Typhoon Mangkhut rocked Hong Kong en route to mainland China on Sunday, lashing its coastline and sending skyscrapers swaying, after killing at least 30 people in the Philippines and ripping a swathe of destruction through its agricultural heartland.
The world's biggest storm this year left large expanses in the north of the Philippines' main island of Luzon underwater as fierce winds tore trees from the ground and rains unleashed dozens of landslides.
In Hong Kong, weather authorities issued their maximum alert for the storm, which rocked the city with violent gusts that have reportedly reached 232 kilometers (145 miles) per hour.
As the storm passed south of Hong Kong, trees were snapped in half and roads blocked, while some windows in tower blocks were smashed and some skyscrapers swayed, as they are designed to do in intense gales.
The Philippines was just beginning to count the cost of the typhoon, but police confirmed at least 30 were killed when it smashed into northern Luzon on Saturday.
In the town of Baggao, the storm demolished houses, tore off roofs and downed power lines. Some roads were cut off by landslides and many remained submerged.
Farms across northern Luzon, which produces a large portion of the nation's rice and corn, were sitting under muddy floodwaters, their crops ruined just a month before harvest.

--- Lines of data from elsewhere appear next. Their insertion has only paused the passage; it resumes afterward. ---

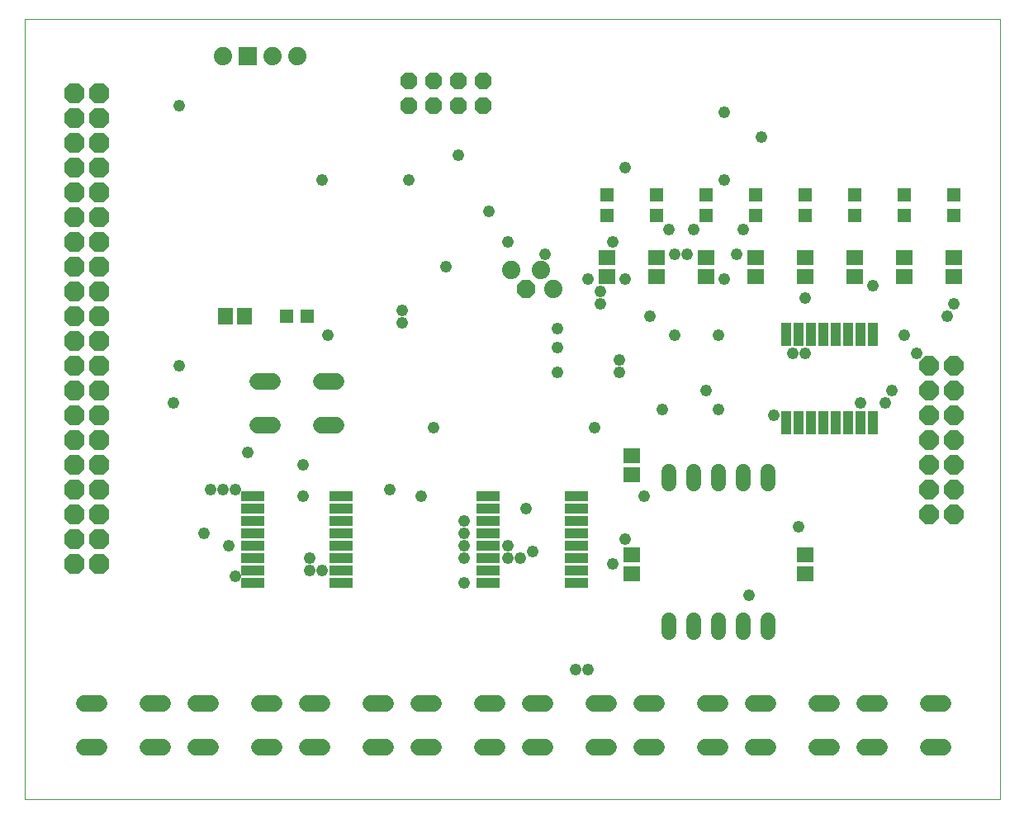
<source format=gts>
G75*
%MOIN*%
%OFA0B0*%
%FSLAX25Y25*%
%IPPOS*%
%LPD*%
%AMOC8*
5,1,8,0,0,1.08239X$1,22.5*
%
%ADD10C,0.00000*%
%ADD11OC8,0.07800*%
%ADD12R,0.05524X0.05524*%
%ADD13OC8,0.08200*%
%ADD14R,0.06706X0.05918*%
%ADD15R,0.05918X0.06706*%
%ADD16C,0.06800*%
%ADD17OC8,0.06800*%
%ADD18R,0.09800X0.04100*%
%ADD19R,0.04100X0.09800*%
%ADD20C,0.07400*%
%ADD21R,0.07400X0.07400*%
%ADD22OC8,0.07400*%
%ADD23C,0.06000*%
%ADD24C,0.04800*%
D10*
X0001800Y0001800D02*
X0001800Y0316761D01*
X0395501Y0316761D01*
X0395501Y0001800D01*
X0001800Y0001800D01*
D11*
X0366800Y0116800D03*
X0376800Y0116800D03*
X0376800Y0126800D03*
X0366800Y0126800D03*
X0366800Y0136800D03*
X0376800Y0136800D03*
X0376800Y0146800D03*
X0366800Y0146800D03*
X0366800Y0156800D03*
X0376800Y0156800D03*
X0376800Y0166800D03*
X0366800Y0166800D03*
X0366800Y0176800D03*
X0376800Y0176800D03*
D12*
X0376800Y0237666D03*
X0376800Y0245934D03*
X0356800Y0245934D03*
X0356800Y0237666D03*
X0336800Y0237666D03*
X0336800Y0245934D03*
X0316800Y0245934D03*
X0316800Y0237666D03*
X0296800Y0237666D03*
X0296800Y0245934D03*
X0276800Y0245934D03*
X0276800Y0237666D03*
X0256800Y0237666D03*
X0256800Y0245934D03*
X0236800Y0245934D03*
X0236800Y0237666D03*
X0115934Y0196800D03*
X0107666Y0196800D03*
D13*
X0031800Y0196800D03*
X0021800Y0196800D03*
X0021800Y0186800D03*
X0031800Y0186800D03*
X0031800Y0176800D03*
X0021800Y0176800D03*
X0021800Y0166800D03*
X0031800Y0166800D03*
X0031800Y0156800D03*
X0021800Y0156800D03*
X0021800Y0146800D03*
X0031800Y0146800D03*
X0031800Y0136800D03*
X0021800Y0136800D03*
X0021800Y0126800D03*
X0031800Y0126800D03*
X0031800Y0116800D03*
X0021800Y0116800D03*
X0021800Y0106800D03*
X0031800Y0106800D03*
X0031800Y0096800D03*
X0021800Y0096800D03*
X0021800Y0206800D03*
X0031800Y0206800D03*
X0031800Y0216800D03*
X0021800Y0216800D03*
X0021800Y0226800D03*
X0031800Y0226800D03*
X0031800Y0236800D03*
X0021800Y0236800D03*
X0021800Y0246800D03*
X0031800Y0246800D03*
X0031800Y0256800D03*
X0021800Y0256800D03*
X0021800Y0266800D03*
X0031800Y0266800D03*
X0031800Y0276800D03*
X0021800Y0276800D03*
X0021800Y0286800D03*
X0031800Y0286800D03*
D14*
X0236800Y0220540D03*
X0236800Y0213060D03*
X0256800Y0213060D03*
X0256800Y0220540D03*
X0276800Y0220540D03*
X0276800Y0213060D03*
X0296800Y0213060D03*
X0296800Y0220540D03*
X0316800Y0220540D03*
X0316800Y0213060D03*
X0336800Y0213060D03*
X0336800Y0220540D03*
X0356800Y0220540D03*
X0356800Y0213060D03*
X0376800Y0213060D03*
X0376800Y0220540D03*
X0246800Y0140540D03*
X0246800Y0133060D03*
X0246800Y0100540D03*
X0246800Y0093060D03*
X0316800Y0093060D03*
X0316800Y0100540D03*
D15*
X0090540Y0196800D03*
X0083060Y0196800D03*
D16*
X0096000Y0170700D02*
X0102000Y0170700D01*
X0121600Y0170700D02*
X0127600Y0170700D01*
X0127600Y0152900D02*
X0121600Y0152900D01*
X0102000Y0152900D02*
X0096000Y0152900D01*
X0096600Y0040700D02*
X0102600Y0040700D01*
X0116000Y0040700D02*
X0122000Y0040700D01*
X0122000Y0022900D02*
X0116000Y0022900D01*
X0102600Y0022900D02*
X0096600Y0022900D01*
X0077000Y0022900D02*
X0071000Y0022900D01*
X0057600Y0022900D02*
X0051600Y0022900D01*
X0032000Y0022900D02*
X0026000Y0022900D01*
X0026000Y0040700D02*
X0032000Y0040700D01*
X0051600Y0040700D02*
X0057600Y0040700D01*
X0071000Y0040700D02*
X0077000Y0040700D01*
X0141600Y0040700D02*
X0147600Y0040700D01*
X0161000Y0040700D02*
X0167000Y0040700D01*
X0167000Y0022900D02*
X0161000Y0022900D01*
X0147600Y0022900D02*
X0141600Y0022900D01*
X0186600Y0022900D02*
X0192600Y0022900D01*
X0206000Y0022900D02*
X0212000Y0022900D01*
X0212000Y0040700D02*
X0206000Y0040700D01*
X0192600Y0040700D02*
X0186600Y0040700D01*
X0231600Y0040700D02*
X0237600Y0040700D01*
X0251000Y0040700D02*
X0257000Y0040700D01*
X0257000Y0022900D02*
X0251000Y0022900D01*
X0237600Y0022900D02*
X0231600Y0022900D01*
X0276600Y0022900D02*
X0282600Y0022900D01*
X0296000Y0022900D02*
X0302000Y0022900D01*
X0302000Y0040700D02*
X0296000Y0040700D01*
X0282600Y0040700D02*
X0276600Y0040700D01*
X0321600Y0040700D02*
X0327600Y0040700D01*
X0341000Y0040700D02*
X0347000Y0040700D01*
X0366600Y0040700D02*
X0372600Y0040700D01*
X0372600Y0022900D02*
X0366600Y0022900D01*
X0347000Y0022900D02*
X0341000Y0022900D01*
X0327600Y0022900D02*
X0321600Y0022900D01*
D17*
X0186800Y0281800D03*
X0176800Y0281800D03*
X0176800Y0291800D03*
X0186800Y0291800D03*
X0166800Y0291800D03*
X0156800Y0291800D03*
X0156800Y0281800D03*
X0166800Y0281800D03*
D18*
X0189000Y0124300D03*
X0189000Y0119300D03*
X0189000Y0114300D03*
X0189000Y0109300D03*
X0189000Y0104300D03*
X0189000Y0099300D03*
X0189000Y0094300D03*
X0189000Y0089300D03*
X0224600Y0089300D03*
X0224600Y0094300D03*
X0224600Y0099300D03*
X0224600Y0104300D03*
X0224600Y0109300D03*
X0224600Y0114300D03*
X0224600Y0119300D03*
X0224600Y0124300D03*
X0129600Y0124300D03*
X0129600Y0119300D03*
X0129600Y0114300D03*
X0129600Y0109300D03*
X0129600Y0104300D03*
X0129600Y0099300D03*
X0129600Y0094300D03*
X0129600Y0089300D03*
X0094000Y0089300D03*
X0094000Y0094300D03*
X0094000Y0099300D03*
X0094000Y0104300D03*
X0094000Y0109300D03*
X0094000Y0114300D03*
X0094000Y0119300D03*
X0094000Y0124300D03*
D19*
X0309300Y0154000D03*
X0314300Y0154000D03*
X0319300Y0154000D03*
X0324300Y0154000D03*
X0329300Y0154000D03*
X0334300Y0154000D03*
X0339300Y0154000D03*
X0344300Y0154000D03*
X0344300Y0189600D03*
X0339300Y0189600D03*
X0334300Y0189600D03*
X0329300Y0189600D03*
X0324300Y0189600D03*
X0319300Y0189600D03*
X0314300Y0189600D03*
X0309300Y0189600D03*
D20*
X0215300Y0207987D03*
X0210300Y0215613D03*
X0198300Y0215613D03*
X0111800Y0301800D03*
X0101800Y0301800D03*
X0081800Y0301800D03*
D21*
X0091800Y0301800D03*
D22*
X0204300Y0207987D03*
D23*
X0261800Y0134400D02*
X0261800Y0129200D01*
X0271800Y0129200D02*
X0271800Y0134400D01*
X0281800Y0134400D02*
X0281800Y0129200D01*
X0291800Y0129200D02*
X0291800Y0134400D01*
X0301800Y0134400D02*
X0301800Y0129200D01*
X0301800Y0074400D02*
X0301800Y0069200D01*
X0291800Y0069200D02*
X0291800Y0074400D01*
X0281800Y0074400D02*
X0281800Y0069200D01*
X0271800Y0069200D02*
X0271800Y0074400D01*
X0261800Y0074400D02*
X0261800Y0069200D01*
D24*
X0229300Y0054300D03*
X0224300Y0054300D03*
X0179300Y0089300D03*
X0179300Y0099300D03*
X0179300Y0104300D03*
X0179300Y0109300D03*
X0179300Y0114300D03*
X0161800Y0124300D03*
X0149300Y0126800D03*
X0166800Y0151800D03*
X0204300Y0119300D03*
X0196800Y0104300D03*
X0196800Y0099300D03*
X0201800Y0099300D03*
X0206800Y0101800D03*
X0239300Y0096800D03*
X0244300Y0106800D03*
X0251800Y0124300D03*
X0231800Y0151800D03*
X0241800Y0174300D03*
X0241800Y0179300D03*
X0254300Y0196800D03*
X0264300Y0189300D03*
X0281800Y0189300D03*
X0284300Y0211800D03*
X0289300Y0221800D03*
X0291800Y0231800D03*
X0271800Y0231800D03*
X0261800Y0231800D03*
X0264300Y0221800D03*
X0269300Y0221800D03*
X0244300Y0211800D03*
X0234300Y0206800D03*
X0234300Y0201800D03*
X0229300Y0211800D03*
X0211800Y0221800D03*
X0196800Y0226800D03*
X0189300Y0239300D03*
X0176800Y0261800D03*
X0156800Y0251800D03*
X0121800Y0251800D03*
X0171800Y0216800D03*
X0154300Y0199300D03*
X0154300Y0194300D03*
X0124300Y0189300D03*
X0091800Y0141800D03*
X0086800Y0126800D03*
X0081800Y0126800D03*
X0076800Y0126800D03*
X0074300Y0109300D03*
X0084300Y0104300D03*
X0086800Y0091800D03*
X0116800Y0094300D03*
X0121800Y0094300D03*
X0116800Y0099300D03*
X0114300Y0124300D03*
X0114300Y0136800D03*
X0061800Y0161800D03*
X0064300Y0176800D03*
X0064300Y0281800D03*
X0216800Y0191800D03*
X0216800Y0184300D03*
X0216800Y0174300D03*
X0259300Y0159300D03*
X0276800Y0166800D03*
X0281800Y0159300D03*
X0304300Y0156800D03*
X0311800Y0181800D03*
X0316800Y0181800D03*
X0316800Y0204300D03*
X0344300Y0209300D03*
X0356800Y0189300D03*
X0361800Y0181800D03*
X0374300Y0196800D03*
X0376800Y0201800D03*
X0351800Y0166800D03*
X0349300Y0161800D03*
X0339300Y0161800D03*
X0314300Y0111800D03*
X0294300Y0084300D03*
X0239300Y0226800D03*
X0244300Y0256800D03*
X0284300Y0251800D03*
X0299300Y0269300D03*
X0284300Y0279300D03*
M02*

</source>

"We're already poor and then this happened to us. We have lost hope," 40-year-old Mary Anne Baril, whose corn and rice crops were spoiled, told AFP.

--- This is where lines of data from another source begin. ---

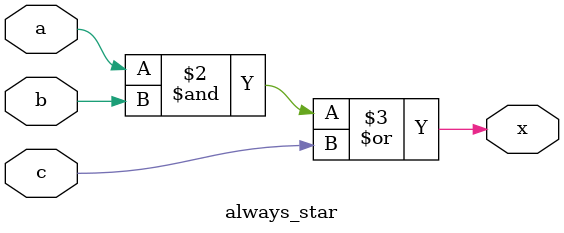
<source format=v>
module always_star(input a, b, c, output reg x);
  always @*
  begin
    x = (a & b) | c;
  end
endmodule
</source>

"We have no other means to survive," she said tearfully.
Nearly five million people, almost a quarter of whom live on just a few dollars per day, live in the storm's path.
An average of 20 typhoons and storms lash the Philippines each year, killing hundreds of people.
The latest victims were mostly people who died in landslides, including a family of four. In addition to the 30 killed in the Philippines, a woman was swept out to sea in Taiwan.
The country's deadliest storm on record is Super Typhoon Haiyan, which left more than 7,350 people dead or missing across the central Philippines in November 2013.
In Hong Kong's famous Victoria Harbour and fishing villages, water levels could surge by up to four metres, authorities said earlier. Hundreds of residents were evacuated to storm shelters as the observatory forecast severe flooding for low-lying areas.
Shop windows were taped up and the normally traffic-clogged streets were deserted.
The government warned people to stay indoors but some were strolling in parks or along the waterfront on Sunday morning.
"I went running this morning. I love fresh air and there's no one on the streets, no cars. On normal days we can't see this," said Hao Chen, 28, who lives in the neighbourhood of Tin Hau, on Hong Kong Island.
Resident Antony Kwok in the fishing village of Tai O said flood defences and ladders had been set up to protect those who live in the area's stilt houses as waters began to rise.
Almost all flights in and out of Hong Kong were cancelled.
In the neighbouring gambling enclave of Macau, all 42 casinos shut Saturday night and businesses were shuttered Sunday morning, some boarded up and protected by piles of sandbags.
Streets in parts of Macau were underwater as a storm surge sent water gushing from the harbour into the city.
The government and casinos are taking extra precautions after Macau was battered by Typhoon Hato last year, which left 12 dead.
Preparations were in high gear on China's southern coast, including in Yangjiang, which is not often hit by major typhoons and where the city's 2.4 million people were bracing for a direct hit.
Further down the coast preparations were also underway in Zhanjiang, where some villagers feared for the worst.
"I couldn't sleep last night, I saw the typhoon on television and how intense it was," said 55-year-old Chan Yau Lok.